- _Supplied passage_
Latinas have the highest unmarried birthrate in the country (over three times that of whites and Asians and about one and a half times that of African-American women) and more Latina women are likely to be single mothers. Single mothers face tremendous hardships while working on their own to sustain their children. 1 in 4 children in the United States is raised by a single parent, commonly a mother. Families headed by single mothers, especially if they are African-American or Latina, face the highest poverty rates. In 2009, 29.9 percent of households headed by single women were poor, whereas only 16.9 percent of households headed by single men and 5.8 percent of married-couple households lived in poverty.

Undocumented women --who often take on the role of the breadwinner in their families-- fare far worse. After examining the research and data, we can conclude that by and large the American Dream does not exist for them; their reality is more that of an American nightmare. Providing for their families through their labor, these women face daily and systemic exploitation: dangerous working conditions for low wages, sexual and other physical violence on the job, and the threat of deportation looming over their heads if they complain about any of it. The enforcement-only policies -- emphasizing roundups and deportations instead of working with families to find alternatives -- that we have seen in the last 10 years only increase these women's vulnerability at their work place. These inhumane policies also constantly separate families all over the nation, in many cases leaving children without these warm hugs and protection of their mothers.

The journey to the US from countries to the south represents a treacherous feat in itself. According to an Amnesty International report, immigrant women crossing the border face grave risk of trafficking and sexual assault by criminals, other migrants and corrupt public officials. Some human rights organizations and academics estimate that as many as six in 10 women are raped on their way to the United States. Similarly, a recent study of 150 Mexican women working in the fields of California's Central Valley found that a vast majority of 80 percent stated they had experienced sexual harassment on the job.

A recent study conducted by the Southern Poverty Law Center interviewed Latina workers in the food industry. Their report describes the "backbreaking labor that helps bring food to our tables." Undocumented women typically earn minimum wage or less, have no sick or vacation days, and no health insurance. Twenty-two percent of the farmworker population is female in the United States. In these hazardous jobs, farmworkers suffer the higher rates of toxic chemical injuries and skin disorders than any other workers in the nation. The children of migrant workers also have the higher rates of pesticide exposures than the general public. Farmworkers are not covered by workers' compensation laws in many states.

These women are not only providing the nation's food supply, but also for the next generation of Americans. Three million U.S. born children live with at least one undocumented parent in the United States. Many have spent much of their lives here and have established ties to their communities.

- _Listed entries_
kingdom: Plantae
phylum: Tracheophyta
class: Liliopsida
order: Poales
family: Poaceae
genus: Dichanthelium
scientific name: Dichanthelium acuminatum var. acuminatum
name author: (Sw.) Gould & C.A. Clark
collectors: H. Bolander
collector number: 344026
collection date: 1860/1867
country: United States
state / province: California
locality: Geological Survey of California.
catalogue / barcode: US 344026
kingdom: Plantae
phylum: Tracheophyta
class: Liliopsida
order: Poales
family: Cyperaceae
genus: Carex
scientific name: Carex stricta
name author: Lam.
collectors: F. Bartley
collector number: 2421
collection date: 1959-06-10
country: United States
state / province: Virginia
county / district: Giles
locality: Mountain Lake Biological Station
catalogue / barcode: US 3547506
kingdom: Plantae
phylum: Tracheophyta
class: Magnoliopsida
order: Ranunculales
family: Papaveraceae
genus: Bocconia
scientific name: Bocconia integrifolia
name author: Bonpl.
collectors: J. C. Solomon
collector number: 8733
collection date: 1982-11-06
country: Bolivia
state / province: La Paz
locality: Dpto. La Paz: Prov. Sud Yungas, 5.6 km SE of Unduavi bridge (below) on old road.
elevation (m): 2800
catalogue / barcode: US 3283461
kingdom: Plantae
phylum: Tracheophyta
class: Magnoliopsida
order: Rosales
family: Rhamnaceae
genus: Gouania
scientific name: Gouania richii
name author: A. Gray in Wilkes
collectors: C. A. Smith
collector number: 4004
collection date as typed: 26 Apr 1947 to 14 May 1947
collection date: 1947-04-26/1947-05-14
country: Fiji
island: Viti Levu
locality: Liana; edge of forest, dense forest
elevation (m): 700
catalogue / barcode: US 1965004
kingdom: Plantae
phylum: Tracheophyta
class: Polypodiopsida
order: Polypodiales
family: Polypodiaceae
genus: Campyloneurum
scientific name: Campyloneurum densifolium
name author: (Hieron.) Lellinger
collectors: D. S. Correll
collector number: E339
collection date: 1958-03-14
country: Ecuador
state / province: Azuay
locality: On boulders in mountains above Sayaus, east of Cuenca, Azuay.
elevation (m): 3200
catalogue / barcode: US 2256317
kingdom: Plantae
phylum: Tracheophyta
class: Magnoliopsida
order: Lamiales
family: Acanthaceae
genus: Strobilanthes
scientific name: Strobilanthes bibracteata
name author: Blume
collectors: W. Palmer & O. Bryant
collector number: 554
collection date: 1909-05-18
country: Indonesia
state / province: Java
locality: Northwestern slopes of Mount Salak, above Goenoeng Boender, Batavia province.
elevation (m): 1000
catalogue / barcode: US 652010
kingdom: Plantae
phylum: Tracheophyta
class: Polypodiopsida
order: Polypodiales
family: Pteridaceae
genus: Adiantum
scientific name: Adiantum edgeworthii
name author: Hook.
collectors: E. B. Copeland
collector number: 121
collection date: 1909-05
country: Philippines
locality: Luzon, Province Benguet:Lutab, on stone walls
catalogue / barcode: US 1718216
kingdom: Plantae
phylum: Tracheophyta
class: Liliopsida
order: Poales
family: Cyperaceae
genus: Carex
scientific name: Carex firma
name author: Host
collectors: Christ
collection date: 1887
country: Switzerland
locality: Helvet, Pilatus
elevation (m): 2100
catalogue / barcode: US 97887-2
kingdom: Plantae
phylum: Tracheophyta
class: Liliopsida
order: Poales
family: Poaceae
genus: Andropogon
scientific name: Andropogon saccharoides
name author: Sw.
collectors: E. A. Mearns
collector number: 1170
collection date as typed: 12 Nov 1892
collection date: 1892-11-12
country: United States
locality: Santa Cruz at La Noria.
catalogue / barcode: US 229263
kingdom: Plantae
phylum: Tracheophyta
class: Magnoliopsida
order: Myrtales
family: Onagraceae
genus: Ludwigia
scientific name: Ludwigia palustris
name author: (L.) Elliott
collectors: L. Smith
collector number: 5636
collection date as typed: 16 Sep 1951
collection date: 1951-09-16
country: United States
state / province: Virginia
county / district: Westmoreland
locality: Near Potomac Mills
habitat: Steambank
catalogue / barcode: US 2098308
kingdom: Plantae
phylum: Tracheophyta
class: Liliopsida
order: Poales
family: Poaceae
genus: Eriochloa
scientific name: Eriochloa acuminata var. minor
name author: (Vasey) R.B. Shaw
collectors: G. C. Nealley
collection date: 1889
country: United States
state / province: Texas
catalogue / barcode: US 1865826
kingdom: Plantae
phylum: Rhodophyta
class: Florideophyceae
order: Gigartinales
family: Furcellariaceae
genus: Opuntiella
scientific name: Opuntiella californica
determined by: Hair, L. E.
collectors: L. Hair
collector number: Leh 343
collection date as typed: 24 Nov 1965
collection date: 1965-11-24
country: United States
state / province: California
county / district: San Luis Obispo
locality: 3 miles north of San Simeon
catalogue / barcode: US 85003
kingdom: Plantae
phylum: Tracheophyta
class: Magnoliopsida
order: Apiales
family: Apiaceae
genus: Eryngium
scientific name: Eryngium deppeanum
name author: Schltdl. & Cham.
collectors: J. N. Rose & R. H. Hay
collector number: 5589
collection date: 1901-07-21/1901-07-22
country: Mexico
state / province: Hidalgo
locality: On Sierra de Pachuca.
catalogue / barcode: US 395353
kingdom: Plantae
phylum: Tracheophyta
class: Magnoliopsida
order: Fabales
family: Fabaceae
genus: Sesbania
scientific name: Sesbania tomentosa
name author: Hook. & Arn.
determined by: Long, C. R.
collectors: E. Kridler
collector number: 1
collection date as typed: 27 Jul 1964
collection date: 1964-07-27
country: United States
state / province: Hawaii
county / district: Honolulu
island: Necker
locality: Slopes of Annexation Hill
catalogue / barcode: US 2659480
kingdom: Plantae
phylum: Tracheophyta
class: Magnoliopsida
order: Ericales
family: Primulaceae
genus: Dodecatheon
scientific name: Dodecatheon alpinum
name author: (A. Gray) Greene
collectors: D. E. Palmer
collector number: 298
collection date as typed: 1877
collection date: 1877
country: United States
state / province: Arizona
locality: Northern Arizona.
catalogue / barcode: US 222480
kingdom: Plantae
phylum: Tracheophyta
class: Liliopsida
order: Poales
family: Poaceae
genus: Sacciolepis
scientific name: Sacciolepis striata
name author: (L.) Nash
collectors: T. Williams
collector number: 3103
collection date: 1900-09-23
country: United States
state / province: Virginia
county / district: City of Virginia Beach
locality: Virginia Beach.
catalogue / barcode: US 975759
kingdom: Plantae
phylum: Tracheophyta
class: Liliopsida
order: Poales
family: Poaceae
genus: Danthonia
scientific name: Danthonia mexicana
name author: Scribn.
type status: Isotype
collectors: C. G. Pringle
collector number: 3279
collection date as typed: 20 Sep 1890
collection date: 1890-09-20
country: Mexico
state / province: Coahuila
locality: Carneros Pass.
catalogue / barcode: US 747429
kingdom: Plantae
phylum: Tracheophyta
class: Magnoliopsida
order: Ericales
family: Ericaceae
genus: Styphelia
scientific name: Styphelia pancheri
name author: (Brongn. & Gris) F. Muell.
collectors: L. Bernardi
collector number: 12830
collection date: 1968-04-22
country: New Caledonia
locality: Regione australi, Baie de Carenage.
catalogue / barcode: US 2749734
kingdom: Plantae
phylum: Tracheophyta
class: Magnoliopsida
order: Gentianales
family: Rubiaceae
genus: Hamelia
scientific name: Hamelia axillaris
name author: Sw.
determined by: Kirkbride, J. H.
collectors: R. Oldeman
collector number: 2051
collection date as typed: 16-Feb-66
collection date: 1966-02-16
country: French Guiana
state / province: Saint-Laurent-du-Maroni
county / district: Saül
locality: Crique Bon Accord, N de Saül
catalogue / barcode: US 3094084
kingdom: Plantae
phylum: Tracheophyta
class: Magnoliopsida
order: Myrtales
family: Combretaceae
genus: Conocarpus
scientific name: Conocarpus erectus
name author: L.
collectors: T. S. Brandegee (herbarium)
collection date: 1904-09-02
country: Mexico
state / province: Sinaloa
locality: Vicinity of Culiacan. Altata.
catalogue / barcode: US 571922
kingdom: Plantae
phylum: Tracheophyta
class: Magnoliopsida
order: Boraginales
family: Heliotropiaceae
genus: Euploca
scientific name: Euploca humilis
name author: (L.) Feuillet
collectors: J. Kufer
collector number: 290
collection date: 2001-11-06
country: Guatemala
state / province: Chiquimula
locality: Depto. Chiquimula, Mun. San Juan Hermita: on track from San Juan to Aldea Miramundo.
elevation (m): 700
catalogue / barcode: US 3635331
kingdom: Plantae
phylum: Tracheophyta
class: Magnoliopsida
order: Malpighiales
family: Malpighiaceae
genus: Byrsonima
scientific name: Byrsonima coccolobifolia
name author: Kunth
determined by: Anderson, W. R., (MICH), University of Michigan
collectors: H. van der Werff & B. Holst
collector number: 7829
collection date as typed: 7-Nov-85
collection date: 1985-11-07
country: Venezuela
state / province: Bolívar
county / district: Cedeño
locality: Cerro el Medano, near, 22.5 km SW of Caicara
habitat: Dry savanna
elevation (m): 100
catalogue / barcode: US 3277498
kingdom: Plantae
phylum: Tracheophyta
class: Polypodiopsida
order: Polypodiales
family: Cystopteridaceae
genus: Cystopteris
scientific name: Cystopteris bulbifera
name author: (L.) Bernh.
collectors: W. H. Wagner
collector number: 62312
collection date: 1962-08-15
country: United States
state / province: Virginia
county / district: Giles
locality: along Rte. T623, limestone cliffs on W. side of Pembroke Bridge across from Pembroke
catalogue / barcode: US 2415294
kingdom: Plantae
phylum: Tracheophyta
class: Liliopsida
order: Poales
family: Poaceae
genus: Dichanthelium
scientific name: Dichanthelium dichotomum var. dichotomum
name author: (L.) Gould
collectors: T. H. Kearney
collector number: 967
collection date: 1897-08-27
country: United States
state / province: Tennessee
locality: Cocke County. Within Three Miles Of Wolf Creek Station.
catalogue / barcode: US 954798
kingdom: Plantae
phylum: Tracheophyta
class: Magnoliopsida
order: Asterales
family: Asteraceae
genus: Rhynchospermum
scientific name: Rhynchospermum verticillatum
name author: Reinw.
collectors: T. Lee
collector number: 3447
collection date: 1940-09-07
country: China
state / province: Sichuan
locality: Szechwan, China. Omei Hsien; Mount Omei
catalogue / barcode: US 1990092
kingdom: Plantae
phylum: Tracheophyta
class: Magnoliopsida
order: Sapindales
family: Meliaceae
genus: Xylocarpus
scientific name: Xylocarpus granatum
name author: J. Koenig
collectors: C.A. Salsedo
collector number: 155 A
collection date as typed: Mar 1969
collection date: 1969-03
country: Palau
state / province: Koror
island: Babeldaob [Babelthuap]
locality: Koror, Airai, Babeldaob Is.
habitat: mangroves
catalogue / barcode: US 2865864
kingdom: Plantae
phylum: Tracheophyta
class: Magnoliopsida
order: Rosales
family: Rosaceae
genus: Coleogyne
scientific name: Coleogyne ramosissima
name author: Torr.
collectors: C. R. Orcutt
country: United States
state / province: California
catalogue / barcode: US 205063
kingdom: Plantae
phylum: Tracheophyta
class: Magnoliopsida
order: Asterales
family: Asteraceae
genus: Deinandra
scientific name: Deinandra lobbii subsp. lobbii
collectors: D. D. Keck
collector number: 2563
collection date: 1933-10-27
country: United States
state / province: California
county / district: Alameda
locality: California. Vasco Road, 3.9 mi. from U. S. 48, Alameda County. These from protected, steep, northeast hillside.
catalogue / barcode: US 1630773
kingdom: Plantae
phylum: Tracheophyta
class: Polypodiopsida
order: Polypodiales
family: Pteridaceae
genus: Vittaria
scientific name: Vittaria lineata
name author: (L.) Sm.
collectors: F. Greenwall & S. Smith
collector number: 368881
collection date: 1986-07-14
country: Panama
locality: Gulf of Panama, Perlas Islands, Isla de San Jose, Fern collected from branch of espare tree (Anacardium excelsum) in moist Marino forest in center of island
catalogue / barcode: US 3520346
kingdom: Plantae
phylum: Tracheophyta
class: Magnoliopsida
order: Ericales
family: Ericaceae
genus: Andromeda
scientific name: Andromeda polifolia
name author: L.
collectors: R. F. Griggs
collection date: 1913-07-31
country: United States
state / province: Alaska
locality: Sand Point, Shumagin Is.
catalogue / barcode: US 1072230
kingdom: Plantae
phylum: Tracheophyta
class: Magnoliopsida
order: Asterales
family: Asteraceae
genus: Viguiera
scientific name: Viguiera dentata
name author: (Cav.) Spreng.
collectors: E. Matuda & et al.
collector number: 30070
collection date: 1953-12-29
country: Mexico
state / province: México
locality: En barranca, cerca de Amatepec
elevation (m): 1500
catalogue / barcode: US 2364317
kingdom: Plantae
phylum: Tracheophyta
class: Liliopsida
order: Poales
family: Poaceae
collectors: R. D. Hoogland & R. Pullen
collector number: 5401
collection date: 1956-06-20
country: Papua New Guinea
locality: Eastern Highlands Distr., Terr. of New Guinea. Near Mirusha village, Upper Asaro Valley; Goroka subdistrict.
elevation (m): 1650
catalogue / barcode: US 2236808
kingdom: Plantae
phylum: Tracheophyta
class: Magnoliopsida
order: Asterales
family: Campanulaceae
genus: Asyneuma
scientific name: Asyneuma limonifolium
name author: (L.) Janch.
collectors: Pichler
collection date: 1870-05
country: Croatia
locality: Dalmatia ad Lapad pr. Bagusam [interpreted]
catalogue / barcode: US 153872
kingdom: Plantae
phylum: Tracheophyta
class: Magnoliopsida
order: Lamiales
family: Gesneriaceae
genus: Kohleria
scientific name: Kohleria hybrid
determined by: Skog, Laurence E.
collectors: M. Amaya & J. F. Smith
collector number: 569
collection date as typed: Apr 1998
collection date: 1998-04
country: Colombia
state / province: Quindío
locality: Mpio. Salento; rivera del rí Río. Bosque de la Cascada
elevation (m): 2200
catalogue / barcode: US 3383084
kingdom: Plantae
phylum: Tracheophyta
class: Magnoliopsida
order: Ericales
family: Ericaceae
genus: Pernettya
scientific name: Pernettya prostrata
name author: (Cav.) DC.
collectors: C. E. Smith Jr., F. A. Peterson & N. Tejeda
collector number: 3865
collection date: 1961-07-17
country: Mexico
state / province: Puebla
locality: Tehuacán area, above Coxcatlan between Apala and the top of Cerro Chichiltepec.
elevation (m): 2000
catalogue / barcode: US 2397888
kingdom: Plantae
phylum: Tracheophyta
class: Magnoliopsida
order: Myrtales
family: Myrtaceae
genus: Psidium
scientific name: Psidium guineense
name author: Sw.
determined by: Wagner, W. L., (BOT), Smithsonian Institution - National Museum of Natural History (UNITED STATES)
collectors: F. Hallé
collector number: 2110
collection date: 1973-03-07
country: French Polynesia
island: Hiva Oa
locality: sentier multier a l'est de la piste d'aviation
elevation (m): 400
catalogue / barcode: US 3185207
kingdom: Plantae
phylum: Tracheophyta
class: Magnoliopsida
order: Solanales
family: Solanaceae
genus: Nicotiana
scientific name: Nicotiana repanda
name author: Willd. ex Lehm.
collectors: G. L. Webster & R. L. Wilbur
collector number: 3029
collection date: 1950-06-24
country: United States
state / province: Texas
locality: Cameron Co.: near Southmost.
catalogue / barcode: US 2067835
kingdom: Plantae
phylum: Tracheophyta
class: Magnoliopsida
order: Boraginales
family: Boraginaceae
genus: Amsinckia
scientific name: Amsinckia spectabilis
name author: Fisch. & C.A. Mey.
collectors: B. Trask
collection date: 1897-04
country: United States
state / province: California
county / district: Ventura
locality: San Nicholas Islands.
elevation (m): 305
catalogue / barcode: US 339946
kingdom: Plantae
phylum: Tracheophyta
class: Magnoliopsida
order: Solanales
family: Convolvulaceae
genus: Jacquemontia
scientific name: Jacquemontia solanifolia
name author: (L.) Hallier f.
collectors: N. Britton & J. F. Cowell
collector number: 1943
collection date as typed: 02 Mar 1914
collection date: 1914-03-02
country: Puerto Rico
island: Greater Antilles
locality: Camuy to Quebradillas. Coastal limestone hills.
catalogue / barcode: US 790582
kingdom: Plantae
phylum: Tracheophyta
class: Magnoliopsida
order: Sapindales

- _Aim of the exercise_
Reproduce verbatim the stretch of the passage on Latina and undocumented women that starts with the words "Latinas have the" and finishes with "lived in poverty.".

- _Answer space_
Latinas have the highest unmarried birthrate in the country (over three times that of whites and Asians and about one and a half times that of African-American women) and more Latina women are likely to be single mothers. Single mothers face tremendous hardships while working on their own to sustain their children. 1 in 4 children in the United States is raised by a single parent, commonly a mother. Families headed by single mothers, especially if they are African-American or Latina, face the highest poverty rates. In 2009, 29.9 percent of households headed by single women were poor, whereas only 16.9 percent of households headed by single men and 5.8 percent of married-couple households lived in poverty.